‘1st pair of 700 MW nuke plants at Kankarapar to be ready by 2016’
February 18, 2010
‘1st pair of 700 MW nuke plants at Kankarapar to be ready by 2016’
Mumbai, 18 February, 2010
India’s first set of indigenous 700 MW Pressurised Heavy Water Reactors, would be a reality in the next six years, as the excavation work at Kakrapar in Gujarat has already begun, S K Jain, Chairman and Managing Director of NPCIL said.
The Centre had last October given a financial sanction of Rs 24,000 crore for four units of 700 MW of PHWRs, two each at Kakrapar and Rawatbhata in Rajashtan, he said.
“We will begin the first ‘pour of concrete’ next month in Kakrapar and in Rajasthan power project site for reactor raft and wish to finish the construction of the plants within five years from that day,” Jain said at the 22nd annual Heavy Water Day here yesterday.
“Since the Centre has given financial sanction for these four, we will be completing the procurement order of all components by September this year,” he said.
India is planning a major expansion of its nuclear power-generating capacity, which is currently 4,700 MW from 18 reactors, to meet rapidly increasing energy demands. During this period, India plans to add eight to 10 pressurized heavy water reactors (PHWRs) of 700 MW each fuelled by natural uranium, several fast-breeder reactors (FBRs) fueled by plutonium-based fuel, as well as an advanced heavy-water reactor (AHWR) based on thorium fuel. All of these reactors would be indigenously designed.
In addition, the country will develop light-water reactors (LWRs), each with a capacity of 1,000 to 1,650 MW, in technical collaboration with foreign vendors. The LWRs will be set up in nuclear parks on the coastal regions of Andhra Pradesh, Gujarat, Maharashtra, Tamil Nadu, and West Bengal. Stable underground geological sites are being identified for long-term storage of nuclear waste.

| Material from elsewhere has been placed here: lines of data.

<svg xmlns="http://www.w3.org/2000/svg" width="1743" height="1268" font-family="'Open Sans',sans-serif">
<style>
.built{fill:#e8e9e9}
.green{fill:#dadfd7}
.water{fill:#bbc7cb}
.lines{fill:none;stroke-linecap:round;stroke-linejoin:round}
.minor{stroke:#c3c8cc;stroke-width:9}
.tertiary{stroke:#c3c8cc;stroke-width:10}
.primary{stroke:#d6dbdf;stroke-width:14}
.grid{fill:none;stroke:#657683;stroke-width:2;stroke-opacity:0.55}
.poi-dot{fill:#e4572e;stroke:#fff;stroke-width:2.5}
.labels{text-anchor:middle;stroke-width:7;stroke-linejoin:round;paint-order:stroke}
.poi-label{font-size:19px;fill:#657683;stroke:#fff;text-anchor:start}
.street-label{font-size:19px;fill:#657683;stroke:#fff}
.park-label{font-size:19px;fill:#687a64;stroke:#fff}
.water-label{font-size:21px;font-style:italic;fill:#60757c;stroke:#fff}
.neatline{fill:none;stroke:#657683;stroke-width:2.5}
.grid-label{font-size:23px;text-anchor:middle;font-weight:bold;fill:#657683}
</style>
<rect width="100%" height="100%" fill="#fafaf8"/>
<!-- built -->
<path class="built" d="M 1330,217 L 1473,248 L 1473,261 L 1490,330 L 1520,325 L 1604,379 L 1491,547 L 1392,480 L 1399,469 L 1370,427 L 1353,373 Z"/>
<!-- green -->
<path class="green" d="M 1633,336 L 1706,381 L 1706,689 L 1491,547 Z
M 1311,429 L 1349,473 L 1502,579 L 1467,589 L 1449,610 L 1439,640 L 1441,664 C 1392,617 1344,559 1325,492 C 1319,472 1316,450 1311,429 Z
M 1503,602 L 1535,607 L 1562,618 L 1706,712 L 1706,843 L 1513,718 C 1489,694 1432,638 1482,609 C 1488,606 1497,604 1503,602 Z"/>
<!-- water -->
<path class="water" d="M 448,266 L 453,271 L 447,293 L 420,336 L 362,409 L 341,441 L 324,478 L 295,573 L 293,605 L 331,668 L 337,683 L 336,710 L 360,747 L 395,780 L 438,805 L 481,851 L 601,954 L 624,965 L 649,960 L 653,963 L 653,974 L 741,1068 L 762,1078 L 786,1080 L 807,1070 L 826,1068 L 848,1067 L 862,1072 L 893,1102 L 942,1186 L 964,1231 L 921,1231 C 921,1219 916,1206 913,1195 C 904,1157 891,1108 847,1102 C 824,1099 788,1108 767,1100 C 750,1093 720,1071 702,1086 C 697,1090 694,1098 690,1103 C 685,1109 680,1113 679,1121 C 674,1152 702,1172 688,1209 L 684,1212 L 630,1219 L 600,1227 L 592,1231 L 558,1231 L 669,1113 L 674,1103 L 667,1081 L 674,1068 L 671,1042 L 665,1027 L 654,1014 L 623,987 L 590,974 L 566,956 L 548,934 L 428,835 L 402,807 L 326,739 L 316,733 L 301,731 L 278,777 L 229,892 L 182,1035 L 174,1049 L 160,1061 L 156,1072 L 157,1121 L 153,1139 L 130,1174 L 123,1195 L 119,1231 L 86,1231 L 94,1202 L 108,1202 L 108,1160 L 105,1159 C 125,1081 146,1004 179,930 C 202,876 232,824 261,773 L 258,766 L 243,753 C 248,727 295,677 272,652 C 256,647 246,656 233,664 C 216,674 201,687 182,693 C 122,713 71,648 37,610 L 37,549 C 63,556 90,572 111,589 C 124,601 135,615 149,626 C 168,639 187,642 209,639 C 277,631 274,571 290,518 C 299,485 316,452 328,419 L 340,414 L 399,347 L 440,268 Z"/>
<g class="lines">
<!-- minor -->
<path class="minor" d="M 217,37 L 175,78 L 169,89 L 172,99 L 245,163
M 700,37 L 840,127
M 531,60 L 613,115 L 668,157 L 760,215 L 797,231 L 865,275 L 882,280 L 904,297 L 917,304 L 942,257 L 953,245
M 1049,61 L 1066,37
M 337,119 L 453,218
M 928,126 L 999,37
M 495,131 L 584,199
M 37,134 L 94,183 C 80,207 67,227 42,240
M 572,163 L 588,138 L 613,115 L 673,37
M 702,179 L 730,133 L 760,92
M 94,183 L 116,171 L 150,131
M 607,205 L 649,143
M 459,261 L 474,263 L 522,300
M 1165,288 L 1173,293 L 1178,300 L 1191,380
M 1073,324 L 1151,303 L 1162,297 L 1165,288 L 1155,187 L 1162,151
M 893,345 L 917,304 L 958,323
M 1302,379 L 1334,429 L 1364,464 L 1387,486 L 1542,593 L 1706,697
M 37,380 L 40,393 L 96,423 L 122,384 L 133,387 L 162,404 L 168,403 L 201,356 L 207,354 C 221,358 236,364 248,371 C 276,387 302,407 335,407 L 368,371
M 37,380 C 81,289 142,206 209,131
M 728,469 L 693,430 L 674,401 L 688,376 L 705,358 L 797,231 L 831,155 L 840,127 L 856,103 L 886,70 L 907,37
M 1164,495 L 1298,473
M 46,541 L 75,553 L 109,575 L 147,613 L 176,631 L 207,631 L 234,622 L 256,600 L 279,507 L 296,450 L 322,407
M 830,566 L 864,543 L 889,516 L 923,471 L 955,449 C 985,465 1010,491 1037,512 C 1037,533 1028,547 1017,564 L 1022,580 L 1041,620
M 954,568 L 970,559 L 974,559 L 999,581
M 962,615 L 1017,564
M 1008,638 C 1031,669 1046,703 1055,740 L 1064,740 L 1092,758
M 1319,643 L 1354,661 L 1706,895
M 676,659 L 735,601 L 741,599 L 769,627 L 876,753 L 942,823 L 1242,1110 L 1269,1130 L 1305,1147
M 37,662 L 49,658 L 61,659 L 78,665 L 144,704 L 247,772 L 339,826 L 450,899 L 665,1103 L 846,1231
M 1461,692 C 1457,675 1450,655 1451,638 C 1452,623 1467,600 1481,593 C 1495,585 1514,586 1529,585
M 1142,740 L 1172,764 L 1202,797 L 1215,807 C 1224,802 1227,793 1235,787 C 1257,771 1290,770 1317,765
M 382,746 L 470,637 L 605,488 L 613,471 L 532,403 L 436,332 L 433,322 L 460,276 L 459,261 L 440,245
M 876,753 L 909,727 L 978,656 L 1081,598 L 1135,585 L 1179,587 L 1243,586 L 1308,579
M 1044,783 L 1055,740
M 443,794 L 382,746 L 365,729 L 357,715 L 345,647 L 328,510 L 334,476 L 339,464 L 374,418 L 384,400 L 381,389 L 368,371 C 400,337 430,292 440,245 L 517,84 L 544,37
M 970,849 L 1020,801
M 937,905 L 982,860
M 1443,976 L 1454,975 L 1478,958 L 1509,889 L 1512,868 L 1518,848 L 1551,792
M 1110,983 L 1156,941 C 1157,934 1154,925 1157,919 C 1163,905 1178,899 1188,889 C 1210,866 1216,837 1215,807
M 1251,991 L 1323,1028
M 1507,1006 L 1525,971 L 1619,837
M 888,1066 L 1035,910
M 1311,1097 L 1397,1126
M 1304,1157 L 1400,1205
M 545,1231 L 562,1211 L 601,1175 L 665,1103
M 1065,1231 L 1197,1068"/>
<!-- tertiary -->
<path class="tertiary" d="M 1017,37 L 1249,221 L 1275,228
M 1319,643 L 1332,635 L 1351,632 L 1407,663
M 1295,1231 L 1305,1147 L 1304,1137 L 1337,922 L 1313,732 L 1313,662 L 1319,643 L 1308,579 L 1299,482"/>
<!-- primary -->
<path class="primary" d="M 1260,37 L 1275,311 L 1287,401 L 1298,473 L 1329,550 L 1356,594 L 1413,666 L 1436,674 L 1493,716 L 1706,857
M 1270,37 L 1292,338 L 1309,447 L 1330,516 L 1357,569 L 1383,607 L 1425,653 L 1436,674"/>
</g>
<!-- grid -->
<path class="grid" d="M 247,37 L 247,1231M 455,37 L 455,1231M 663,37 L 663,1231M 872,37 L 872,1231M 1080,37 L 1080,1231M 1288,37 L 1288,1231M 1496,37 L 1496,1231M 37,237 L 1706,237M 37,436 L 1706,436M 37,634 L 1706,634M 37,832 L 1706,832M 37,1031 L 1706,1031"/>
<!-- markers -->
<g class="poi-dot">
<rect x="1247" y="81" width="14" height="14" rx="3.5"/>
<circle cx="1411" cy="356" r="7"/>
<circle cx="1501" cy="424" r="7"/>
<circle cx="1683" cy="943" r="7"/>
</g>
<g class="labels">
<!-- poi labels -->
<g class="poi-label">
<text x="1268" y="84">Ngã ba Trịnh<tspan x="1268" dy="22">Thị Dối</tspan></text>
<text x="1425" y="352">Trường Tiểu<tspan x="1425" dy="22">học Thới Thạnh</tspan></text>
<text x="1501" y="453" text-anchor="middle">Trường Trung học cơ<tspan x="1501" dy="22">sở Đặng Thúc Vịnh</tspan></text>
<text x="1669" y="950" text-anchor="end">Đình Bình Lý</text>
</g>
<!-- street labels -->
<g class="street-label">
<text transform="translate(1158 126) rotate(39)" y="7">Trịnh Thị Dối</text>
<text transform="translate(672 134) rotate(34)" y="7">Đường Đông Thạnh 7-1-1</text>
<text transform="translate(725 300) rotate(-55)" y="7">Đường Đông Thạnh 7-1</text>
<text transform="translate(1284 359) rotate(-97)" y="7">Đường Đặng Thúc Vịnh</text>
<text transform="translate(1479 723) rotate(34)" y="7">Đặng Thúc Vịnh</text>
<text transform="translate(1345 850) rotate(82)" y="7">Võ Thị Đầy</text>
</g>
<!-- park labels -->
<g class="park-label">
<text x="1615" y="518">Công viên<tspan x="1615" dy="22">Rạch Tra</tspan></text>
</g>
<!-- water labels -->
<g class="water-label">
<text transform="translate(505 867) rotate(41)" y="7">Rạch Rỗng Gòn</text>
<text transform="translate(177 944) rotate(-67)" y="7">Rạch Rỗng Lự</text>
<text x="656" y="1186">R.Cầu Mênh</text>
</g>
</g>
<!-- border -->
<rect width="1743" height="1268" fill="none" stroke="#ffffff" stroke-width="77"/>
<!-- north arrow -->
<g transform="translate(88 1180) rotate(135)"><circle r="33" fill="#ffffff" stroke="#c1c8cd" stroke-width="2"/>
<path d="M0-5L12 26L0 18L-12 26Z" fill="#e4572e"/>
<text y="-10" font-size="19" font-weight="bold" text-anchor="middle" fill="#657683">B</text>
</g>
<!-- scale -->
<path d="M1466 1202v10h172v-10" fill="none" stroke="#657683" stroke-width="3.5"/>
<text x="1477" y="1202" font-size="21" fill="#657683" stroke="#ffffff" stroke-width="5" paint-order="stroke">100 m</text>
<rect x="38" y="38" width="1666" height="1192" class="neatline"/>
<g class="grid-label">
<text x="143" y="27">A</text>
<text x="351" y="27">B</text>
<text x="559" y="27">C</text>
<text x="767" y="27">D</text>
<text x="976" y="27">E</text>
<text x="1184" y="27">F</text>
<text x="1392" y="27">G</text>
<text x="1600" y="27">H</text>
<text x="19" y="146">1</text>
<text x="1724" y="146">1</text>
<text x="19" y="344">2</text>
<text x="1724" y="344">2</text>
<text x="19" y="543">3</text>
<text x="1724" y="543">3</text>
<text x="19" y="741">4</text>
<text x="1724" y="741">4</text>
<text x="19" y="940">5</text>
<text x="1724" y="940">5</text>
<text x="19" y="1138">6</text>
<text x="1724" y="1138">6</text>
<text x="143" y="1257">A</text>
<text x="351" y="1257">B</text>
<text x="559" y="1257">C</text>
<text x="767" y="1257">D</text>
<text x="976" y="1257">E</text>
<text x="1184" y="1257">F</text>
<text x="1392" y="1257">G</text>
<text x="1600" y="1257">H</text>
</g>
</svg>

Although the country is pursuing an ambitious target of 60,000 MW of installed nuclear power generation capacity by 2035, its established reserves of uranium can accommodate an expansion of up to only 10,000 MW. According to Jagdeep Ghai, the finance director of state-owned Nuclear Power Corporation of India Limited (NPCIL) (Mumbai), India’s requirement for uranium would increase 10-fold by 2020 amounting to 8,000 tons per year.